++++ Extrait choisi

Plusieurs raisons expliquent ce déséquilibre, devenu un enjeu quasiment géopolitique. Lors de la crise financière, les Etats-Unis ont poussé les plus grandes banques à voler au secours des plus mal en point. Bank of America a ainsi acheté Merrill Lynch, JP Morgan, Bear Stearns… Ces concentrations ont renforcé leur position dans un marché déjà réputé pour ses marges et prix élevés. La hausse des taux de la Fed, tout comme la réforme fiscale de Donald Trump n'ont fait que gonfler leurs profits.

Puissance financière

« On est dans une situation très pénalisante », se plaint le dirigeant d'une banque française. « Il faut être vigilant, ajoute un autre. Les banques américaines sont superpuissantes et s'installent en Europe quitte à y sacrifier leur profitabilité ». De leur côté, les acteurs de Wall Street présents en France pointent une concurrence effrénée et le manque de discipline de leurs concurrentes européennes, conduisant à des marges faibles.

Une chose est sûre, les géants de Wall Street ont des atouts précieux. Pour éviter une trop grosse concentration des risques, le superviseur limite l'exposition d'une banque vis-à-vis d'un client à un plafond correspondant à 10% de ses capitaux propres. Soit 29 milliards de dollars pour JP Morgan, mais environ 10 milliards d'euros BNP Paribas ou 6 milliards d'euros pour Société Générale. 

Une telle force de frappe peut être décisive quand le patron d'un groupe industriel prépare de façon confidentielle un « mega deal ». L'année dernière, JP Morgan est ainsi parvenu seul à mettre en place un « bridge » de 15 milliards d'euros, une sorte de crédit relais, pour l'espagnol ACS qui a acheté la société d'infrastructures Abertis. Selon la banque américaine, il s'agit de la plus grosse garantie (« underwrite ») par une seule banque jamais réalisé en Europe.

++++++++

▶ [Consigne 1] Transcrivez à l'identique les lignes des enregistrements en commençant par la ligne qui contient "Rendered at 1654 by 1241 pixels." et en allant jusqu'à la ligne qui contient "list Completamos la", ces deux lignes comprises.

++++ Données de travail

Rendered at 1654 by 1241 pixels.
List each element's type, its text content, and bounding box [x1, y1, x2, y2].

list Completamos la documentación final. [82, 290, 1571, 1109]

++++++++
++++ Données de travail

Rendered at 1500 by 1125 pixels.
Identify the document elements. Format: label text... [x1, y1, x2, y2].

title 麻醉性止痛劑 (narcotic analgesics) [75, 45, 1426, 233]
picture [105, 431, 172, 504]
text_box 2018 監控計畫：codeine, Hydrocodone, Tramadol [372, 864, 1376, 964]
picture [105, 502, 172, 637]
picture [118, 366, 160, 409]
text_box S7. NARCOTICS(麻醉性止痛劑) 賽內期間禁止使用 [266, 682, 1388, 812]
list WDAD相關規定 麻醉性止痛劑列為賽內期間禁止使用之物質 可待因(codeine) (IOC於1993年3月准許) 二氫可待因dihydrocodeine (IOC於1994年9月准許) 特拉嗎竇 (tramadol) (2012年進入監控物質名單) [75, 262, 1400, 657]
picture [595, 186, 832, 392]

++++++++
++++ Données de travail

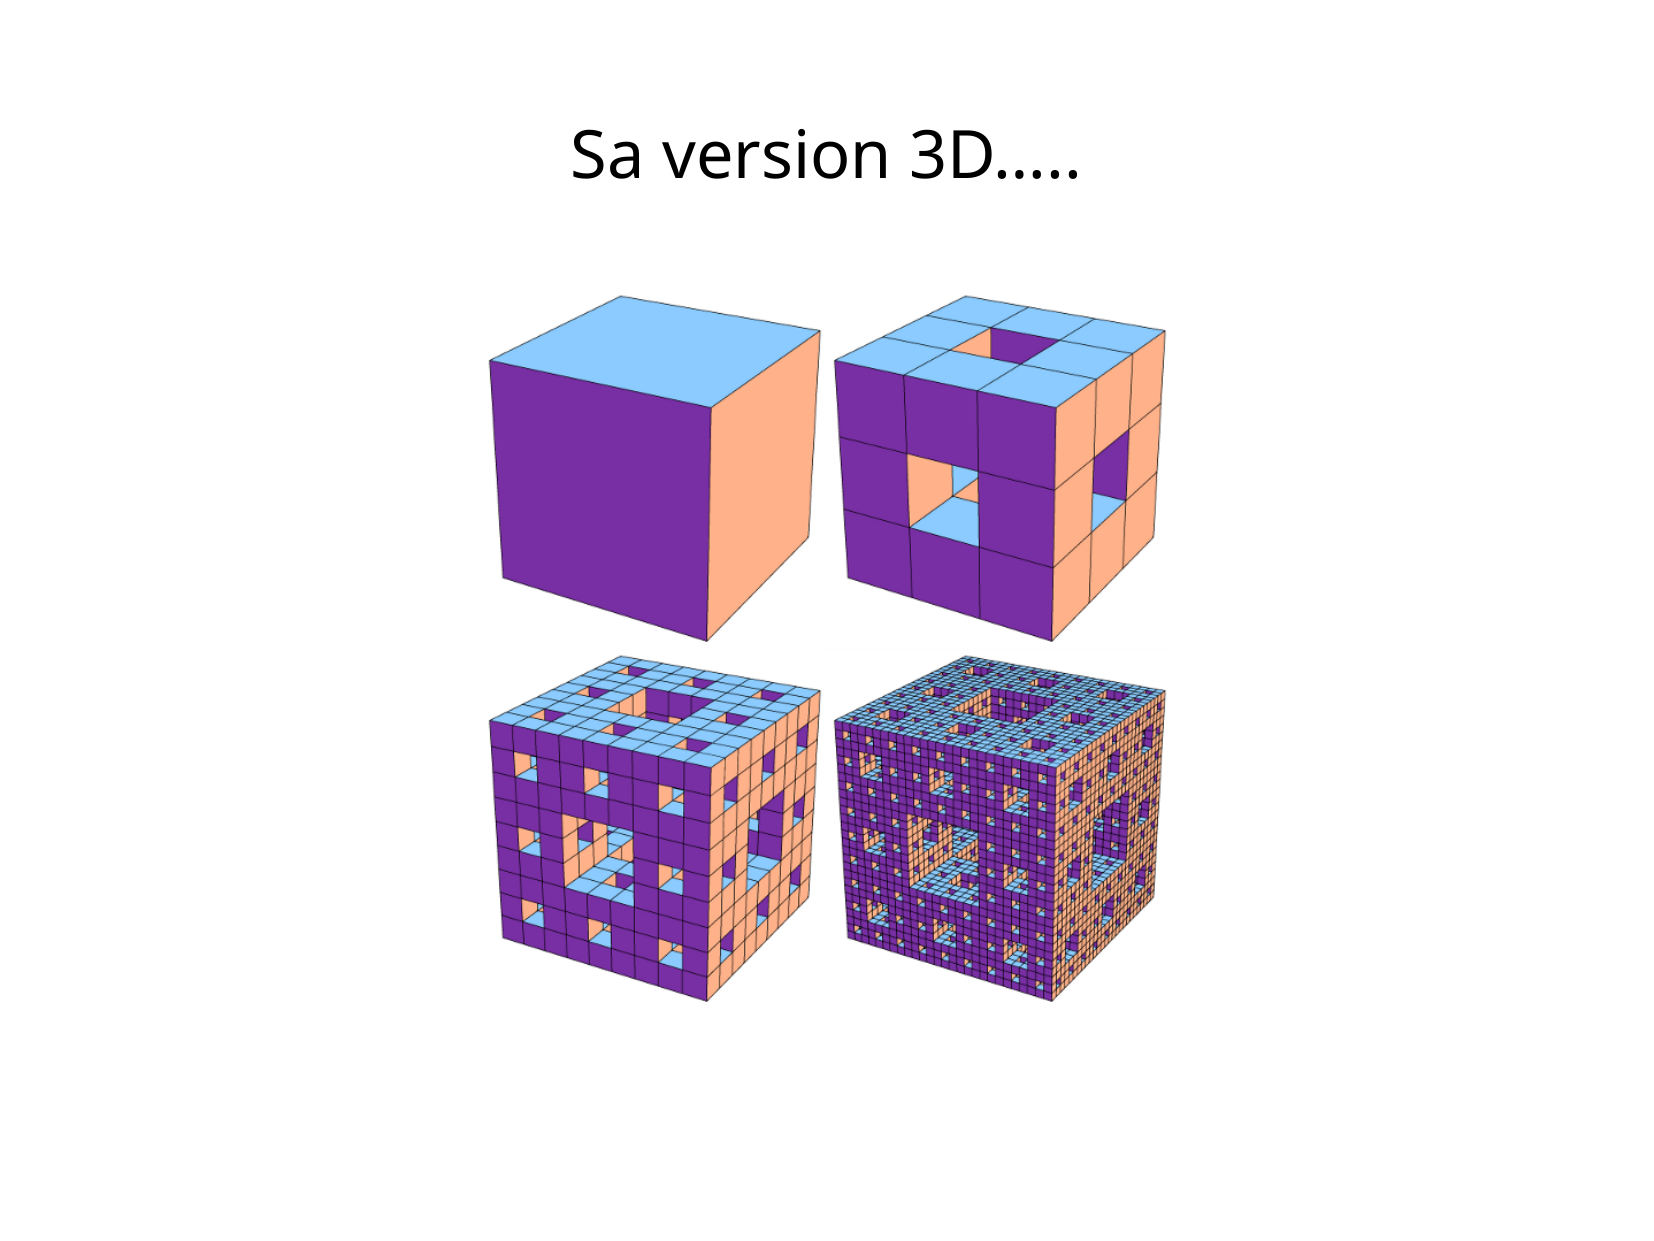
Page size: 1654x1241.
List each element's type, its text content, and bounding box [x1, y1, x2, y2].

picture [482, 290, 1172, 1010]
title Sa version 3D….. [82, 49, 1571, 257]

++++++++

▶ [Consigne 2] Reproduisez mot pour mot le passage de l'extrait sur la puissance des banques de Wall Street, en commençant par "Puissance financière" et en allant jusqu'à "des marges faibles.".

▶ [Réponse rédigée 1]
Rendered at 1654 by 1241 pixels.
List each element's type, its text content, and bounding box [x1, y1, x2, y2].

list Completamos la documentación final. [82, 290, 1571, 1109]

▶ [Réponse rédigée 2]
Puissance financière

« On est dans une situation très pénalisante », se plaint le dirigeant d'une banque française. « Il faut être vigilant, ajoute un autre. Les banques américaines sont superpuissantes et s'installent en Europe quitte à y sacrifier leur profitabilité ». De leur côté, les acteurs de Wall Street présents en France pointent une concurrence effrénée et le manque de discipline de leurs concurrentes européennes, conduisant à des marges faibles.